▸ Exercise directions
Print the whole listing again exactly as it stands, leaving out any images.

Data for the task Block Start

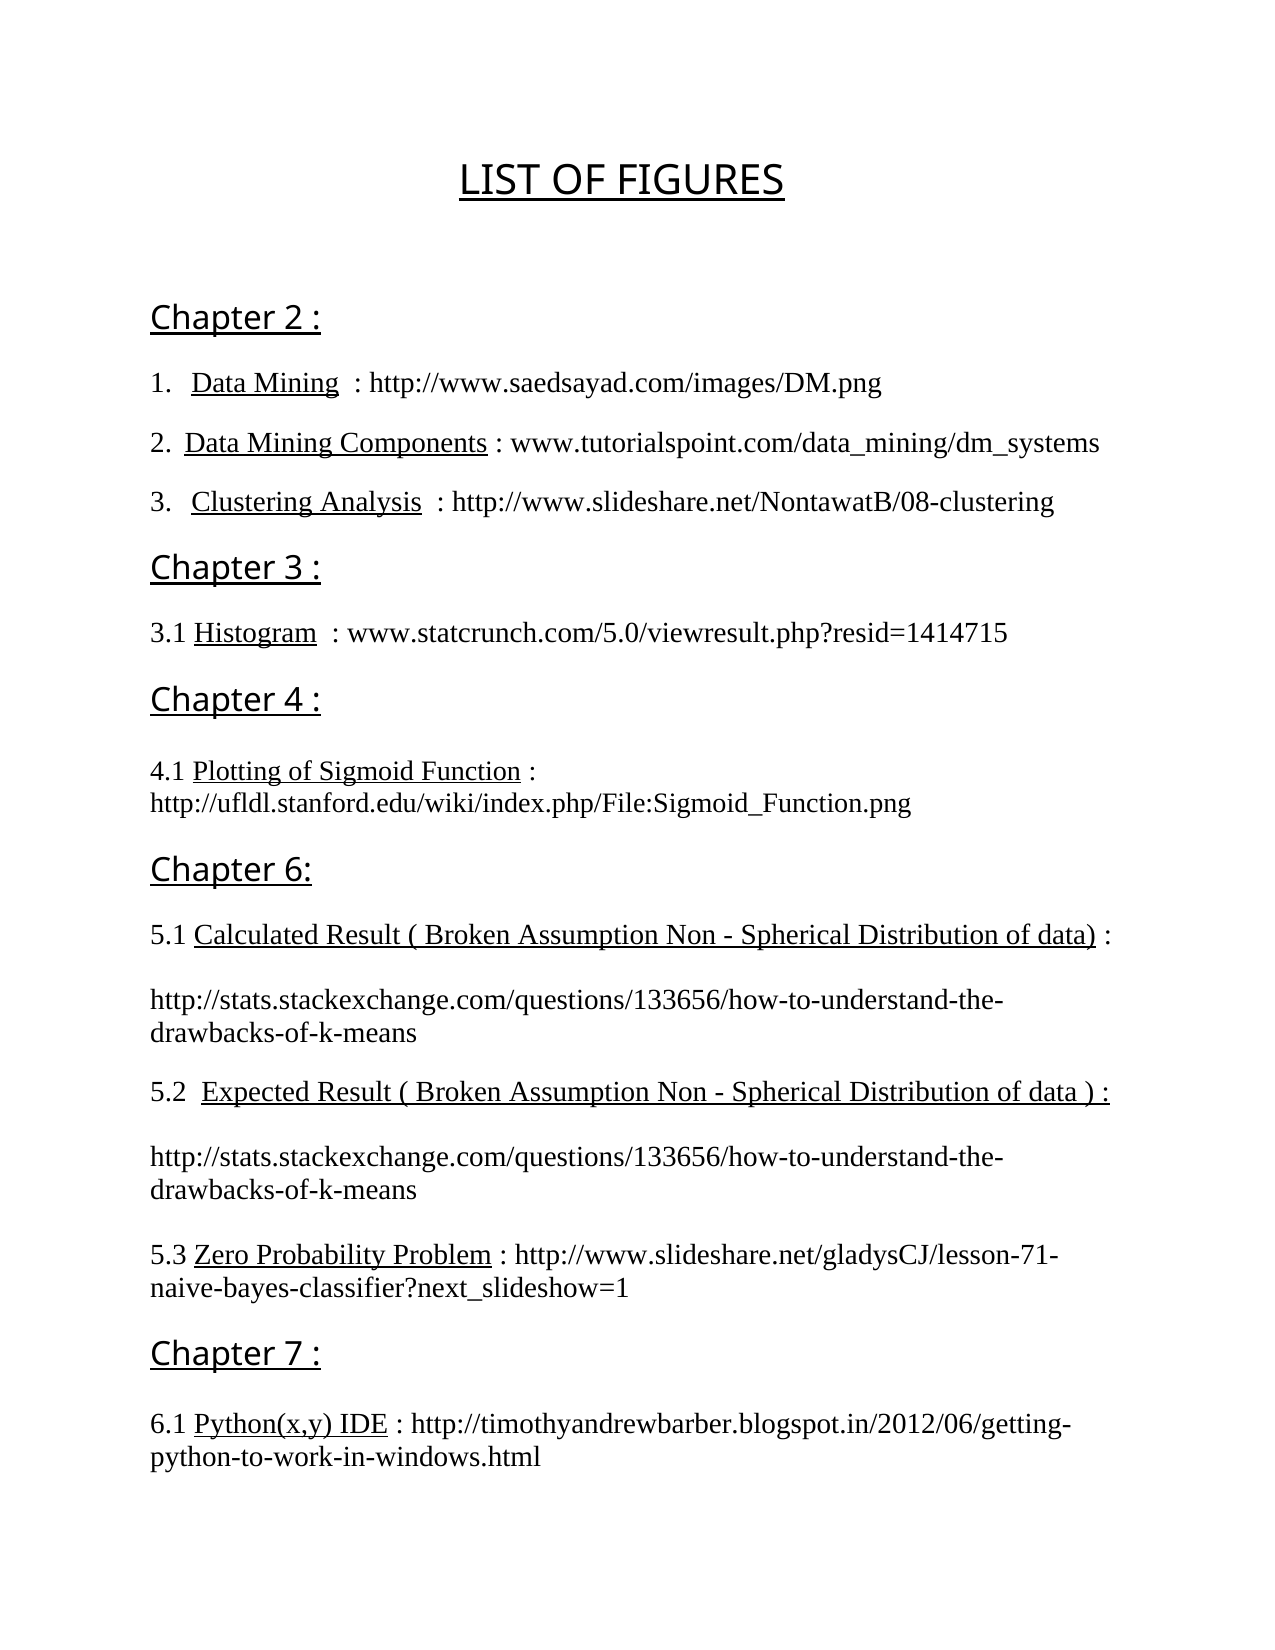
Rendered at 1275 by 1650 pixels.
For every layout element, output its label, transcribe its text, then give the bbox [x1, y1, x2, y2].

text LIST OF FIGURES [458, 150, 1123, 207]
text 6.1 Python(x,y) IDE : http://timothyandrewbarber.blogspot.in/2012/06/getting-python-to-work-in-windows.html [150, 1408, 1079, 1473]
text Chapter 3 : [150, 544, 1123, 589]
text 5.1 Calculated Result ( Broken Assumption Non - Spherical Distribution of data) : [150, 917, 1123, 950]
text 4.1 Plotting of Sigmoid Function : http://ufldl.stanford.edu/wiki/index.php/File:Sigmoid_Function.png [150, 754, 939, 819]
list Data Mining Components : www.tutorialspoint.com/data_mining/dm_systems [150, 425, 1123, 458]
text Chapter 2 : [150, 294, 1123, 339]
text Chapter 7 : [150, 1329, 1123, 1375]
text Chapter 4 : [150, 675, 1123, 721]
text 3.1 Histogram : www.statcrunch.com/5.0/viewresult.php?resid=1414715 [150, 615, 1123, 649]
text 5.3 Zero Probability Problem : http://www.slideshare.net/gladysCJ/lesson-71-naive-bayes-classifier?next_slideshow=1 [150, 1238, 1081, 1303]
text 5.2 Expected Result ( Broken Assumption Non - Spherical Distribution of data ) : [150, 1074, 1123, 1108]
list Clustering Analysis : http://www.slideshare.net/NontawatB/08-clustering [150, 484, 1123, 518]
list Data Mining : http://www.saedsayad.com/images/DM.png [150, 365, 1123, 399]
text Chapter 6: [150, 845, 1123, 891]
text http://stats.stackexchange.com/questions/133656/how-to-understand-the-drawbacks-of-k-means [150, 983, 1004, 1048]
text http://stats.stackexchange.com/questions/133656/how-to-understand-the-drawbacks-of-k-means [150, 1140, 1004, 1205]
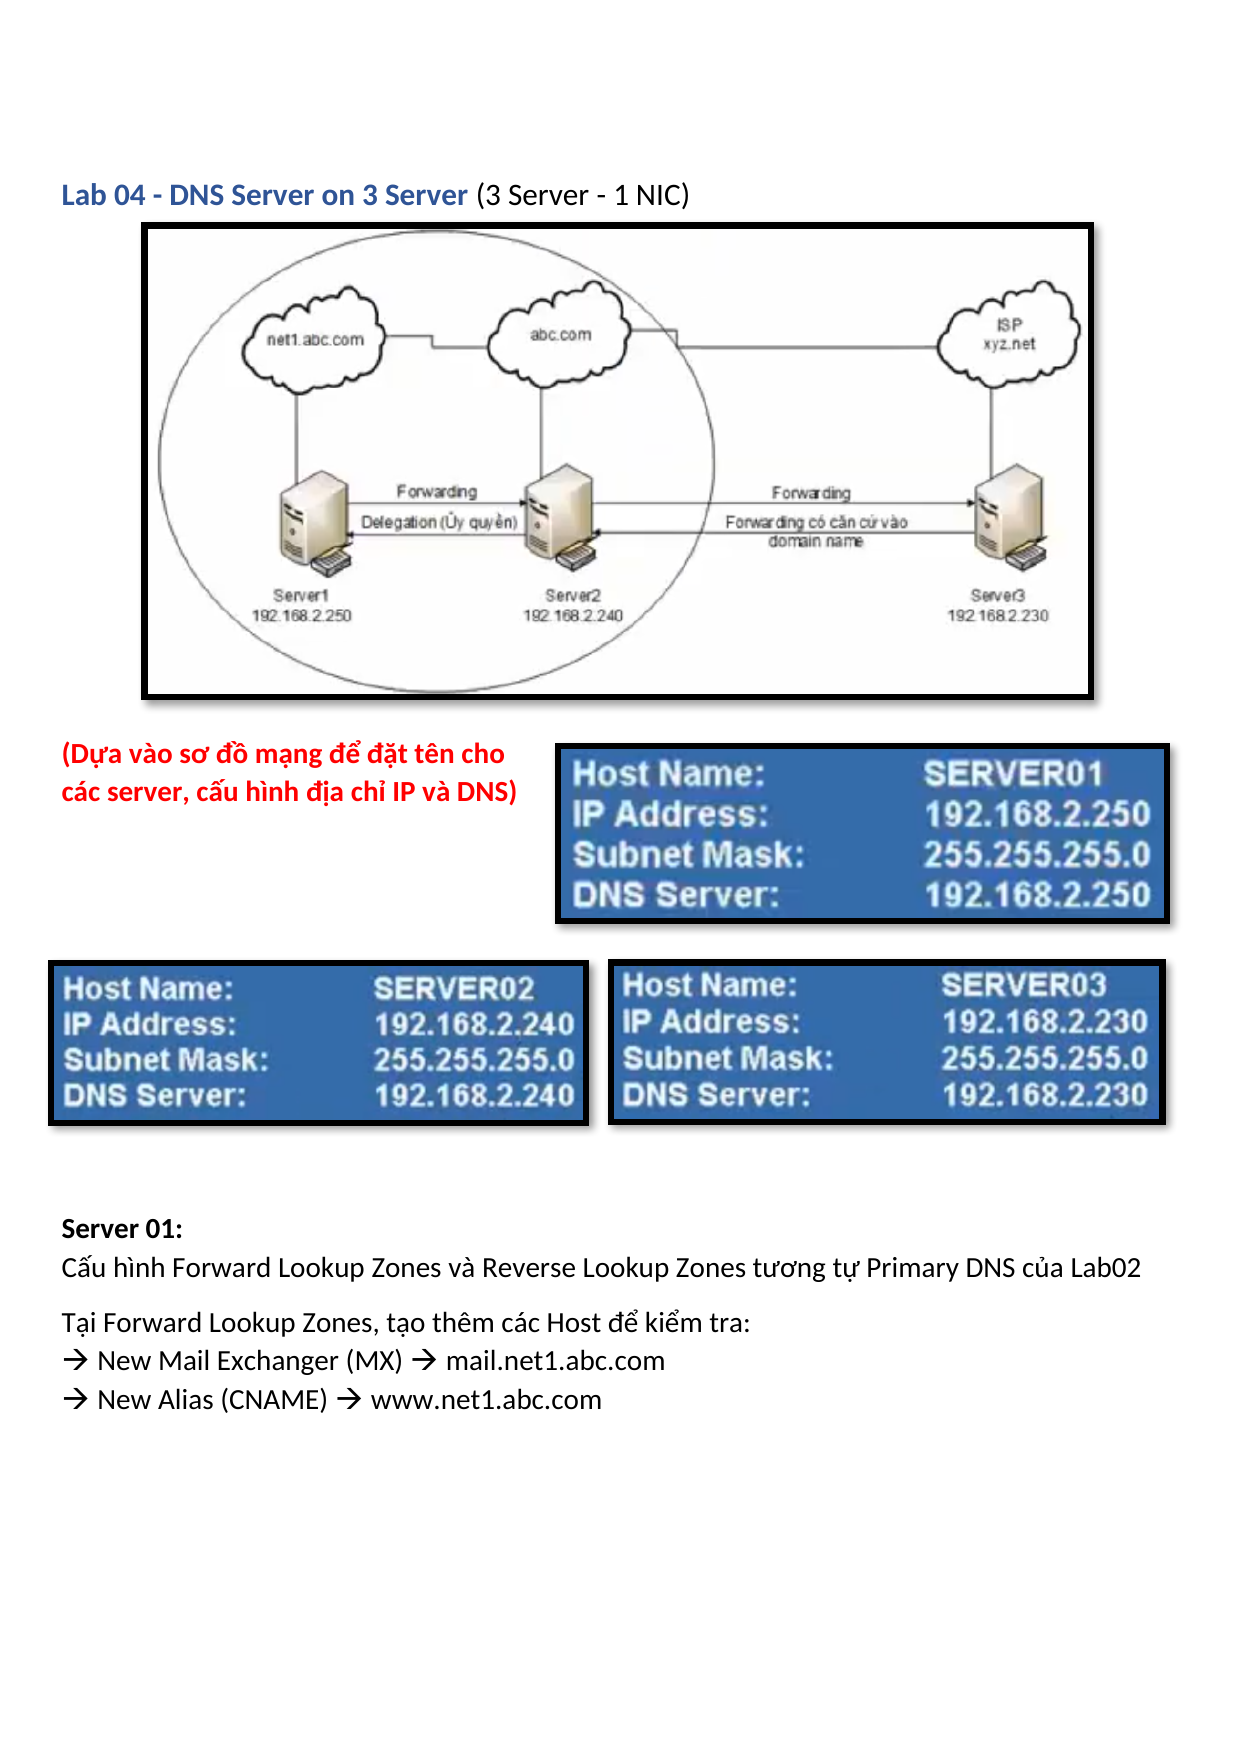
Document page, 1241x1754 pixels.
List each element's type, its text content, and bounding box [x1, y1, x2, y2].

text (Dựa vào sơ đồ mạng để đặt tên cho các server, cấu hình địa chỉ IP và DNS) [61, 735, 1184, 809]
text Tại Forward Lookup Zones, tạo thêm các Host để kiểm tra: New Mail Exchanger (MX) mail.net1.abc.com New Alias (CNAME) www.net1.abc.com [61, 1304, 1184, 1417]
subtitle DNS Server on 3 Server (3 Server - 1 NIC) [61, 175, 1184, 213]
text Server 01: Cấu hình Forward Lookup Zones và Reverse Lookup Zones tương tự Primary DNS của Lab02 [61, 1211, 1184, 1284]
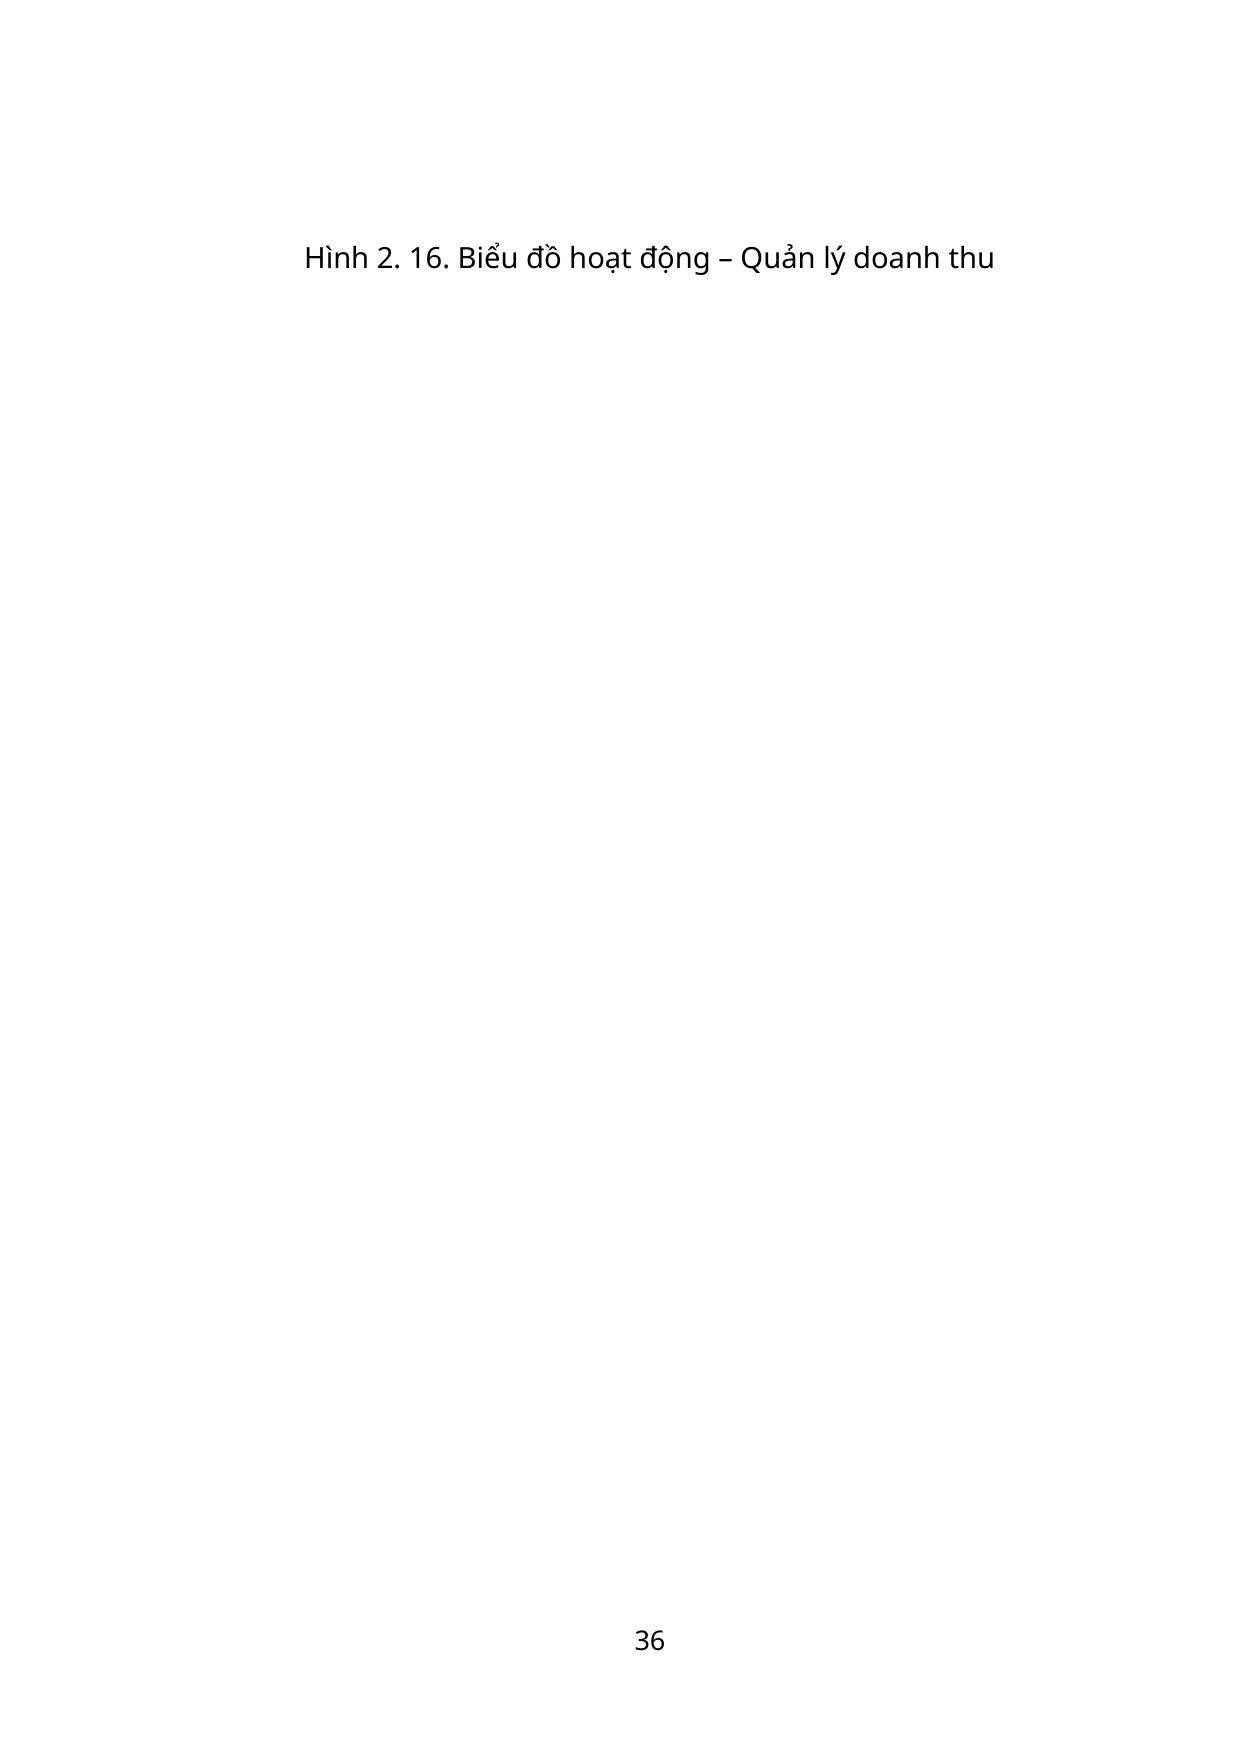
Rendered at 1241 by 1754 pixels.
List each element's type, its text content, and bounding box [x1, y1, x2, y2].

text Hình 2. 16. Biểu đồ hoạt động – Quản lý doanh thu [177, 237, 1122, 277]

Data for the task Block End

▸ The answer
Rendered at 1275 by 1650 pixels.
For every layout element, output its label, transcribe its text, then give the bbox [x1, y1, x2, y2].

text LIST OF FIGURES [458, 150, 1123, 207]
text 6.1 Python(x,y) IDE : http://timothyandrewbarber.blogspot.in/2012/06/getting-python-to-work-in-windows.html [150, 1408, 1079, 1473]
text Chapter 3 : [150, 544, 1123, 589]
text 5.1 Calculated Result ( Broken Assumption Non - Spherical Distribution of data) : [150, 917, 1123, 950]
text 4.1 Plotting of Sigmoid Function : http://ufldl.stanford.edu/wiki/index.php/File:Sigmoid_Function.png [150, 754, 939, 819]
list Data Mining Components : www.tutorialspoint.com/data_mining/dm_systems [150, 425, 1123, 458]
text Chapter 2 : [150, 294, 1123, 339]
text Chapter 7 : [150, 1329, 1123, 1375]
text Chapter 4 : [150, 675, 1123, 721]
text 3.1 Histogram : www.statcrunch.com/5.0/viewresult.php?resid=1414715 [150, 615, 1123, 649]
text 5.3 Zero Probability Problem : http://www.slideshare.net/gladysCJ/lesson-71-naive-bayes-classifier?next_slideshow=1 [150, 1238, 1081, 1303]
text 5.2 Expected Result ( Broken Assumption Non - Spherical Distribution of data ) : [150, 1074, 1123, 1108]
list Clustering Analysis : http://www.slideshare.net/NontawatB/08-clustering [150, 484, 1123, 518]
list Data Mining : http://www.saedsayad.com/images/DM.png [150, 365, 1123, 399]
text Chapter 6: [150, 845, 1123, 891]
text http://stats.stackexchange.com/questions/133656/how-to-understand-the-drawbacks-of-k-means [150, 983, 1004, 1048]
text http://stats.stackexchange.com/questions/133656/how-to-understand-the-drawbacks-of-k-means [150, 1140, 1004, 1205]
Document page, 1241x1754 pixels.
List each element's type, its text content, and bounding box [x1, y1, x2, y2].

text (Dựa vào sơ đồ mạng để đặt tên cho các server, cấu hình địa chỉ IP và DNS) [61, 735, 1184, 809]
text Tại Forward Lookup Zones, tạo thêm các Host để kiểm tra: New Mail Exchanger (MX) mail.net1.abc.com New Alias (CNAME) www.net1.abc.com [61, 1304, 1184, 1417]
subtitle DNS Server on 3 Server (3 Server - 1 NIC) [61, 175, 1184, 213]
text Server 01: Cấu hình Forward Lookup Zones và Reverse Lookup Zones tương tự Primary DNS của Lab02 [61, 1211, 1184, 1284]
Rendered at 1241 by 1754 pixels.
List each element's type, its text content, and bounding box [x1, y1, x2, y2].

text Hình 2. 16. Biểu đồ hoạt động – Quản lý doanh thu [177, 237, 1122, 277]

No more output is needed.